Par ailleurs, il est frappant de constater le silence assourdissant de la presse internationale sur l’ampleur des mouvements sociaux en Haïti. Après avoir invité Haïti en qualité de « pays démocratique » au sommet des Amériques à Washington, l’administration Biden [5] et les autres pays du Core Group encouragent le premier ministre Ariel Henry à garder son pouvoir de facto, empirant ainsi l’appauvrissement déjà abject des masses urbaines et rurales au profit exclusif de la bourgeoisie et des membres du gouvernement de facto et ses alliés (Fusion-Secteur démocratique et populaire /Sdp). Pour arriver à ce point, tous les artifices sont bons : la création de rareté de l’essence pour justifier l’augmentation des prix, le renforcement d’une économie axée sur des enlèvements contre rançons, la spéculation sur l’échange, le soutien aux gangs armés à des fins électorales, etc. 80% de la population sont victimes de ces pratiques criminelles. Une population, qui fait face à la famine et une pauvreté systémique, pendant que des fonds énormes sont transférés dans des paradis fiscaux et des pays occidentaux, particulièrement les États-Unis d’Amérique et le Canada. Comme l’ont souligné les données provenant des « Panama papers », les tenants du Phtk, dont l’ex-président Joseph Michel Martelly, l’ancien premier ministre Laurent Salvador Lamothe, l’ancien ministre des finances Wilson Laleau, ont dissimulé des fortunes colossales dans les paradis fiscaux [6] . Ce flux de transfert de fonds massifs et d’autres pratiques financières criminelles font d’Haïti une plaque tournante du blanchiment d’argent, au point que le pays est menacé d’expulsion du système financier international [7] . La découverte de plusieurs millions de dollars dans la maison de l’ex-président Jovenel Moise, après son assassinat, témoigne de cette spoliation à grande échelle des ressources de l’État. En marchant sur les traces de son prédécesseur, Ariel Henry et ses alliés continuent à enfoncer les masses urbaines et rurales dans la misère la plus abjecte.

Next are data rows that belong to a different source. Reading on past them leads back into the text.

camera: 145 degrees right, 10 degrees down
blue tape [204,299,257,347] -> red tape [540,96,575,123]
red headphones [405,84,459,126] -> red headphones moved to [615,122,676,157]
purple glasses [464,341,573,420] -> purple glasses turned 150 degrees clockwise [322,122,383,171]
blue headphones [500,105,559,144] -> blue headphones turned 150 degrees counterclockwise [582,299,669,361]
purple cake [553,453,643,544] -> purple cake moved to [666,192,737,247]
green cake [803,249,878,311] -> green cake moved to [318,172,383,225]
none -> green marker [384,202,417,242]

En outre, si malgré la chute du coût du pétrole sur le marché international, le gouvernement s’entête à augmenter le prix du carburant, il faut en chercher la raison dans le désir manifeste de poursuivre le pillage des ressources publiques. Les tenants du régime Phtk et ses alliés (Fusion et Spd) veulent disposer de plus d’argent pour leur enrichissement personnel et satisfaire les appétits des bourgeois rentiers du secteur d’importation.

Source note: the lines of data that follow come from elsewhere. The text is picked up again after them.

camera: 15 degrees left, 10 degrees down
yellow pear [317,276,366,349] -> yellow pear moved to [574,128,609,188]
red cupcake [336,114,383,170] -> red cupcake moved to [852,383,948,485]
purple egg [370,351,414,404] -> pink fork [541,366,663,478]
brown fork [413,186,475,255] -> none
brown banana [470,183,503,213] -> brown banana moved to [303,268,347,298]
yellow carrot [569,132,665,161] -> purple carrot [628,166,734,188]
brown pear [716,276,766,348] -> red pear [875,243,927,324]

Face à ce constat, le Rehmonco soutient les revendications des classes populaires urbaines et rurales, qui réclament, non seulement la démission du gouvernement Phtk et alliés, l’arrestation des membres des gangs, la fin de la rareté artificielle du carburant, mais également le renversement de l’État d’apartheid en Haïti. Contrairement à ceux et celles [8], qui réclament pitoyablement l’appui de l’administration américaine pour résoudre la crise haïtienne, la mobilisation des classes opprimées au cours des dernières semaines montrent que le peuple haïtien peut changer la donne. En ce sens, le Rehmonco lance un appel de solidarité aux travailleurs et organisations progressistes en Amérique du Nord et latine, en Europe, dans les Caraïbes et ailleurs dans le monde. La lutte des classes opprimées en Haïti, pour renverser l’État bourgeois et jeter les bases d’une société émancipée des liens de dominations et d’exploitations, s’inscrit dans le cadre des luttes internationales pour l’émergence d’un autre monde.